» **Material for this exercise**:
▬▬▬▬▬▬

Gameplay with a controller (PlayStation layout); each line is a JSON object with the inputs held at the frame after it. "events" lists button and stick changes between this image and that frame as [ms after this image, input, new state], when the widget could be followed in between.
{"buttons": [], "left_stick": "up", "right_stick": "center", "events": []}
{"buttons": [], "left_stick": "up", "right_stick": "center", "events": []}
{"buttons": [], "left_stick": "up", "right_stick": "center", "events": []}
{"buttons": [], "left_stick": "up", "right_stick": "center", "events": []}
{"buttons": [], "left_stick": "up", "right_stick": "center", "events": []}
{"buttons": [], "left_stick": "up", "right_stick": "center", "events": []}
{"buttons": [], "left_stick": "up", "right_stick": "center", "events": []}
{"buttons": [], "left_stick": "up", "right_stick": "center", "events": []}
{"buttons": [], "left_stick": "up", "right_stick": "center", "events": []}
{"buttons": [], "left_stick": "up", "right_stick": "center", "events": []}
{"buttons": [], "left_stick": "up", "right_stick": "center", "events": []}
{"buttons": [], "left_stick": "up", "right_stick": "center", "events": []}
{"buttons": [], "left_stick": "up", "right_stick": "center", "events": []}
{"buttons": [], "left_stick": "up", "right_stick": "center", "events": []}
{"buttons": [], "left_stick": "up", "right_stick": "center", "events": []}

▬▬▬▬▬▬

» **Exercise requirements**: In full and exactly, transcribe the material above.

» **Answer below**:
Gameplay with a controller (PlayStation layout); each line is a JSON object with the inputs held at the frame after it. "events" lists button and stick changes between this image and that frame as [ms after this image, input, new state], when the widget could be followed in between.
{"buttons": [], "left_stick": "up", "right_stick": "center", "events": []}
{"buttons": [], "left_stick": "up", "right_stick": "center", "events": []}
{"buttons": [], "left_stick": "up", "right_stick": "center", "events": []}
{"buttons": [], "left_stick": "up", "right_stick": "center", "events": []}
{"buttons": [], "left_stick": "up", "right_stick": "center", "events": []}
{"buttons": [], "left_stick": "up", "right_stick": "center", "events": []}
{"buttons": [], "left_stick": "up", "right_stick": "center", "events": []}
{"buttons": [], "left_stick": "up", "right_stick": "center", "events": []}
{"buttons": [], "left_stick": "up", "right_stick": "center", "events": []}
{"buttons": [], "left_stick": "up", "right_stick": "center", "events": []}
{"buttons": [], "left_stick": "up", "right_stick": "center", "events": []}
{"buttons": [], "left_stick": "up", "right_stick": "center", "events": []}
{"buttons": [], "left_stick": "up", "right_stick": "center", "events": []}
{"buttons": [], "left_stick": "up", "right_stick": "center", "events": []}
{"buttons": [], "left_stick": "up", "right_stick": "center", "events": []}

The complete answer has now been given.